# Algebraic Effects

**Algebraic Effects** represent the most advanced approach to managing effectful domain workflows in F#. This is version 3 of our `program` computation expression, achieving complete domain isolation and type safety. This page introduces the theoretical foundations of algebraic effects.

## The Core Principle: *What* vs *How*

Algebraic effects are based on a fundamental separation:

* **What:** Operation declarations (the effects we want to perform)
* **How:** Operation implementations (the handlers that execute effects)

This separation is more powerful and flexible than what we achieved with the *Free Monad* pattern.

## Historical Context

Algebraic effects are a relatively recent area of research compared to monads:

### Monads Timeline

* **1991:** Paper *"Computational Lambda-Calculus and Monads"*
* **1992:** Integration into Haskell

### Algebraic Effects Timeline

* **2009:** Paper *"Handlers of Algebraic Effects"*
* **2012:** Eff language created for research
* **2014-2022:** Development of Multicore OCaml with effect handlers and user-defined effects
* **2023:** OCaml 5.3 introduces `try ... with effect ...` [syntax](https://ocaml.org/manual/5.3/effects.html)

++++++++++++++++++++

Required actions:
A – In the listing, echo the lines from the one containing "family: Malpighiaceae" up to and including the one containing "genus: Tragopogon", reproduced character for character.
B – Carry on the text about algebraic effects, starting right after its final line.
The text on algebraic effects and the listing come from unrelated sources.

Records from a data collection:
++++++++++++++++++++

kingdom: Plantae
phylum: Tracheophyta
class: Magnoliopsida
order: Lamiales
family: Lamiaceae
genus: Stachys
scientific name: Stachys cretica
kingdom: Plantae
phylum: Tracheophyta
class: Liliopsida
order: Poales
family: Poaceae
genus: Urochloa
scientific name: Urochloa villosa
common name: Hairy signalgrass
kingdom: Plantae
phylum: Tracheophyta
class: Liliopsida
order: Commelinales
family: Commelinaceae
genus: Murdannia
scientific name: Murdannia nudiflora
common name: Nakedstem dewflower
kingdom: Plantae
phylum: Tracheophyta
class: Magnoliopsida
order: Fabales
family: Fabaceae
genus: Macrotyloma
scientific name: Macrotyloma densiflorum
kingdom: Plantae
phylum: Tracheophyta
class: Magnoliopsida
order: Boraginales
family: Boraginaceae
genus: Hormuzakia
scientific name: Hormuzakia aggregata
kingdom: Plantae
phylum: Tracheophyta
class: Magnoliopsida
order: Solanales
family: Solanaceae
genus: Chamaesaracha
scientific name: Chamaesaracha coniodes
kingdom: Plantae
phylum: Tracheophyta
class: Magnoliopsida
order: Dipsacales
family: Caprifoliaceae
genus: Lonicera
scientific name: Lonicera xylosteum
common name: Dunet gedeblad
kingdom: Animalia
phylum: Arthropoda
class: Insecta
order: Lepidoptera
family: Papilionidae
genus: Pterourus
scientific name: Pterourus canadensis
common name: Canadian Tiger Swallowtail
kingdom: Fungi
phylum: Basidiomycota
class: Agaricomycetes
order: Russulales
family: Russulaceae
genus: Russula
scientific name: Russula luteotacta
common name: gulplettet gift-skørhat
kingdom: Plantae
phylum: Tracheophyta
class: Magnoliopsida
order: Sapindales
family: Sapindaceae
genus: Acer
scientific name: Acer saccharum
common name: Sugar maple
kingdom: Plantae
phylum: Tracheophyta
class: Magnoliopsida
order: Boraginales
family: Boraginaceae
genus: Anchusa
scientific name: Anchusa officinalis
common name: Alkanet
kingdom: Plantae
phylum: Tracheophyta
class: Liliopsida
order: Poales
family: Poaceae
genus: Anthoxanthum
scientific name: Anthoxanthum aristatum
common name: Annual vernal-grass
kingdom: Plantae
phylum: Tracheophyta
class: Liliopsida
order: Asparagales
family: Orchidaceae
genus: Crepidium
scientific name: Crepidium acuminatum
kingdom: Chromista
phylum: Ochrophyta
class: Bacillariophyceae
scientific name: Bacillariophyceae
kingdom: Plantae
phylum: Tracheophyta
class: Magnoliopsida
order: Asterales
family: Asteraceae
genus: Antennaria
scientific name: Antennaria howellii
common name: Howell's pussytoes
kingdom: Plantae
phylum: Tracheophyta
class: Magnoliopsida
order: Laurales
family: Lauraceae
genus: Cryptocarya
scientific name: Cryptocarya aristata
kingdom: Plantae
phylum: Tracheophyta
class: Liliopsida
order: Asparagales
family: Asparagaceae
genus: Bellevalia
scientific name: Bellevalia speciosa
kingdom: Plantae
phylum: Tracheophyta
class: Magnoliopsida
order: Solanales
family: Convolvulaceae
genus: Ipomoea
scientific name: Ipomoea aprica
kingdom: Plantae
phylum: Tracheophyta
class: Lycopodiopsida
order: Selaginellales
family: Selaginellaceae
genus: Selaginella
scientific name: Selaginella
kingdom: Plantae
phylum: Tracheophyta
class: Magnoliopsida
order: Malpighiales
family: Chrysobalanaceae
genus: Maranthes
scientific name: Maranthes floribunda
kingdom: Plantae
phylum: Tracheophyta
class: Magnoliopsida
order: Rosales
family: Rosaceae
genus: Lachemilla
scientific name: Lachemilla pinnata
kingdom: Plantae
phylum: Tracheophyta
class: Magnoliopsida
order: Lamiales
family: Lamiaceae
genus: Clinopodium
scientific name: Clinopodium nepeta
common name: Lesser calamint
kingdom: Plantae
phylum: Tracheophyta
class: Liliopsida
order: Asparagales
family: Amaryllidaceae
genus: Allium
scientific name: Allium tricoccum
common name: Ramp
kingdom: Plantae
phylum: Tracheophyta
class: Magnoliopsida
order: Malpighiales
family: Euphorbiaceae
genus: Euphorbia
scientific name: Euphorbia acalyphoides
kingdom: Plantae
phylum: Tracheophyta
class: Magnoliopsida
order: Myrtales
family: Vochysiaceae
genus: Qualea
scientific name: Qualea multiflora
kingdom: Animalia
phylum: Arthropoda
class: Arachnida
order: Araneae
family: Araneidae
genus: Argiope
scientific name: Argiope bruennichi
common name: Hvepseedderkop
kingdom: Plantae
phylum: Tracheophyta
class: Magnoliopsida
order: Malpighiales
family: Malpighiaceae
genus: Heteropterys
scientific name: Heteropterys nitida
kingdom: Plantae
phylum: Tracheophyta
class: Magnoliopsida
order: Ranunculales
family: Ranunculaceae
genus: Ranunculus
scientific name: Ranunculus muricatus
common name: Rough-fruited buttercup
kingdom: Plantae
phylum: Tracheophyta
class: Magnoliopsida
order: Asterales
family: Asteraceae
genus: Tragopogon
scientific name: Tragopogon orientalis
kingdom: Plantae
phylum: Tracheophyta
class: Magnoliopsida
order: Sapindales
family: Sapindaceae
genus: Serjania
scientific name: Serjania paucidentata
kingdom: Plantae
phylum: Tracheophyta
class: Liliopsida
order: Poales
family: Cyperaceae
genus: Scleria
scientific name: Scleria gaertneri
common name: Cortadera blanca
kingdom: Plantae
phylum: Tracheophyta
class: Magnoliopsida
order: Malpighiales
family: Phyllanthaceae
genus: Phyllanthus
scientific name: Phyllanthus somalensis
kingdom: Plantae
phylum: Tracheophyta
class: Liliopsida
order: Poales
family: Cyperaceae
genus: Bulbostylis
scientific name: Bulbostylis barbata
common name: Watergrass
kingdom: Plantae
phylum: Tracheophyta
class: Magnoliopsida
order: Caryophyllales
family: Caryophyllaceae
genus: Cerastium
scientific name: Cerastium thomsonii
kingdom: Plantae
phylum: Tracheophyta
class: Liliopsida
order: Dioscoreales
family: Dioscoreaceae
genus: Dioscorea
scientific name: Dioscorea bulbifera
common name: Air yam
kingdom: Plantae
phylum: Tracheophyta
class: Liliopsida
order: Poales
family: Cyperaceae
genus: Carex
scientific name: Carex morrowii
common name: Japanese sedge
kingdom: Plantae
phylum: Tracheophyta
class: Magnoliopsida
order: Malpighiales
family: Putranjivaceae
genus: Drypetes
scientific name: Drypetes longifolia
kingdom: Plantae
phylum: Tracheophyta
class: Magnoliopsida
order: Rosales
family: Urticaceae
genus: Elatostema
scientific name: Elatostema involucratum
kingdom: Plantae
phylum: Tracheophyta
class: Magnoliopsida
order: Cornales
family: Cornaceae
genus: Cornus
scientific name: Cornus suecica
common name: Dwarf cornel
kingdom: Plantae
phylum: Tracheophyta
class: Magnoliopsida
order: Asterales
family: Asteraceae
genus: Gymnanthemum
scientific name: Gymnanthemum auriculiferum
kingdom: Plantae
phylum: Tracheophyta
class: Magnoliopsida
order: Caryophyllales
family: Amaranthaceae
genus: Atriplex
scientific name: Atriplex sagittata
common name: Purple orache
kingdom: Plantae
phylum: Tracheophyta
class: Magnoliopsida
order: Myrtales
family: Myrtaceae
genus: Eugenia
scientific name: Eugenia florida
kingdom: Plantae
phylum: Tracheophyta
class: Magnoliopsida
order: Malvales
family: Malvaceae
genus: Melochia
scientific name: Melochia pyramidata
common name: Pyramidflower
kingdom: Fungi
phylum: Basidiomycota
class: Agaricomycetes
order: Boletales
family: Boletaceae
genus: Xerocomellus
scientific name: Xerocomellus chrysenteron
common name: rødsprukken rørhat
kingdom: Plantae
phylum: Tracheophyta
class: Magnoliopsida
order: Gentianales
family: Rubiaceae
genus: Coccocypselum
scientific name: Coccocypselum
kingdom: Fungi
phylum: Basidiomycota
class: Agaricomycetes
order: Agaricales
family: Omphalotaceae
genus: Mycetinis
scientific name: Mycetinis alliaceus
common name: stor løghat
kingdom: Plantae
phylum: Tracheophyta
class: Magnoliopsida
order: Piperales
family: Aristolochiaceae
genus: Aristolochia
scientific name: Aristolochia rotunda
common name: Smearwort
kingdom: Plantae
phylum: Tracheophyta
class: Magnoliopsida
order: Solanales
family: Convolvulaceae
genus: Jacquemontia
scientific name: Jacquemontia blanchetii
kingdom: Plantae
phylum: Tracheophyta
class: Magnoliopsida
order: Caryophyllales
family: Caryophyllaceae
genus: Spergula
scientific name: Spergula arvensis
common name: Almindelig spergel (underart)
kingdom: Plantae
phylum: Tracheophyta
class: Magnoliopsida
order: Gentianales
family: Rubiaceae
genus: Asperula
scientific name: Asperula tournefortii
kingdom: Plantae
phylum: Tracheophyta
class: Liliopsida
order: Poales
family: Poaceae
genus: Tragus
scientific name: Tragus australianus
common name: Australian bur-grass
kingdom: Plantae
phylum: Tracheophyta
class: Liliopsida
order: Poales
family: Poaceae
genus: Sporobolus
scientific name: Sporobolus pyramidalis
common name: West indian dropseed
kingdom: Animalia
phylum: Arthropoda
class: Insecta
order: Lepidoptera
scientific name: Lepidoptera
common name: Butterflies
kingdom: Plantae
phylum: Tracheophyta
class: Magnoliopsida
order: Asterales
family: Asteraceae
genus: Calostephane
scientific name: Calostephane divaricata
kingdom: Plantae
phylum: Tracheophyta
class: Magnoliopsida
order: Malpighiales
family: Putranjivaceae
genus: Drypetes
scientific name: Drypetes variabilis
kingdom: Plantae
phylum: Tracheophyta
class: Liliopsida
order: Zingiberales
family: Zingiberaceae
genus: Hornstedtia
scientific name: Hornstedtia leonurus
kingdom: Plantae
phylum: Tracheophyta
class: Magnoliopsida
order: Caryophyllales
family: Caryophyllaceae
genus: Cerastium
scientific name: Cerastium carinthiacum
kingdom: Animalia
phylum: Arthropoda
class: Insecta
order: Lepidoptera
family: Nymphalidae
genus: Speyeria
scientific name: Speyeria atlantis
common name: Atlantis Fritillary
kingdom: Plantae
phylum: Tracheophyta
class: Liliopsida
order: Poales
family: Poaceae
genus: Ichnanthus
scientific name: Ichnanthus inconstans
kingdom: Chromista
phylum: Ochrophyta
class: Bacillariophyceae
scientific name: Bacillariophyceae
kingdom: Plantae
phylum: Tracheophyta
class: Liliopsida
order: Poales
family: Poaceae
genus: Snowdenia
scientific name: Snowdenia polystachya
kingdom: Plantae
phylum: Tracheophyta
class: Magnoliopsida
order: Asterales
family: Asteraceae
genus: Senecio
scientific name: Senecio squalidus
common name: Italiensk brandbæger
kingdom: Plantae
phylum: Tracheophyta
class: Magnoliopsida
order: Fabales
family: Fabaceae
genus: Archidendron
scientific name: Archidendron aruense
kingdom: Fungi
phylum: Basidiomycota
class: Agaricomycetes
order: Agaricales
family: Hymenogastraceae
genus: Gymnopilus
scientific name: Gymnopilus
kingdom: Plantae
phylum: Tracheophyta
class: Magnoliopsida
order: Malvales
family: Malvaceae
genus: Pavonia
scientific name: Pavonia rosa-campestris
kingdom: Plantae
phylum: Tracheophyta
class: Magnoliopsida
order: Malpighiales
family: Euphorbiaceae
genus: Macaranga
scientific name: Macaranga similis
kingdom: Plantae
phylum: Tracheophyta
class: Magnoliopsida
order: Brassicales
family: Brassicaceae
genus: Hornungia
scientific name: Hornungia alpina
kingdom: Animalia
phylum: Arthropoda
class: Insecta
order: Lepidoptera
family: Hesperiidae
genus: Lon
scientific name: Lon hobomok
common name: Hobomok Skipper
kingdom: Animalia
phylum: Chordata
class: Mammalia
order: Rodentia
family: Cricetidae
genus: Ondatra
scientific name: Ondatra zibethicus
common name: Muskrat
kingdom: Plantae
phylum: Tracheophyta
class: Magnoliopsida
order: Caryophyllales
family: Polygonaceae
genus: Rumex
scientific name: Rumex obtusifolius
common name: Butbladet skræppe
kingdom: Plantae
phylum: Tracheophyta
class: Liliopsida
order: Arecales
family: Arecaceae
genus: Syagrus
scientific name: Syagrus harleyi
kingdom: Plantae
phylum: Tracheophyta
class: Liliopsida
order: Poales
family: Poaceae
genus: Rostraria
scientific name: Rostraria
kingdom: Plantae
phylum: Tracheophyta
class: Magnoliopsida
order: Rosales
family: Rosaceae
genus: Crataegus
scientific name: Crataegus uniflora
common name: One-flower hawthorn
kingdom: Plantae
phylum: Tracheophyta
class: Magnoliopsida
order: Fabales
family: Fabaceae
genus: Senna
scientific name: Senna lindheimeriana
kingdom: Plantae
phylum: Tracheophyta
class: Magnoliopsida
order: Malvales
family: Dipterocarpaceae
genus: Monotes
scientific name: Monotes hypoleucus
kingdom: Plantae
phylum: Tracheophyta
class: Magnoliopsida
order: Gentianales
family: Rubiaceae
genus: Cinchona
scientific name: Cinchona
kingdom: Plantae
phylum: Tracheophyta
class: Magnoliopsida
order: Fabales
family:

++++++++++++++++++++

Results in order:
A –
family: Malpighiaceae
genus: Heteropterys
scientific name: Heteropterys nitida
kingdom: Plantae
phylum: Tracheophyta
class: Magnoliopsida
order: Ranunculales
family: Ranunculaceae
genus: Ranunculus
scientific name: Ranunculus muricatus
common name: Rough-fruited buttercup
kingdom: Plantae
phylum: Tracheophyta
class: Magnoliopsida
order: Asterales
family: Asteraceae
genus: Tragopogon

B –
{% hint style="info" %}
Algebraic effects are a newer research domain than monads, with language support still evolving.
{% endhint %}

## Algebraic Effects vs Free Monad

Both patterns share the same goal: separating the "what" from the "how."

### Free Monad Approach

* **Ad hoc solution** built with dedicated types
* We saw this with our `Instructions` and `Program` types in Version 2
* Requires manual construction of the entire machinery
* Each instruction type needs its own `map` function

### Algebraic Effects Approach

* **Native language feature** in languages that support it
* Highly optimized by the runtime
* **Composable handlers** that allow capabilities difficult to model with Free monads:
  * Non-local control flow
  * Generators and coroutines
  * Resumable exceptions
  * Effect polymorphism

{% hint style="info" %}
In languages with native support, algebraic effects are both more powerful and more ergonomic than Free monads.
{% endhint %}

## Algebraic Effects vs Monad Transformers

Monad transformers (like `ReaderT`, `StateT`, `ExceptT`) are another approach to composing effects, but they have significant drawbacks.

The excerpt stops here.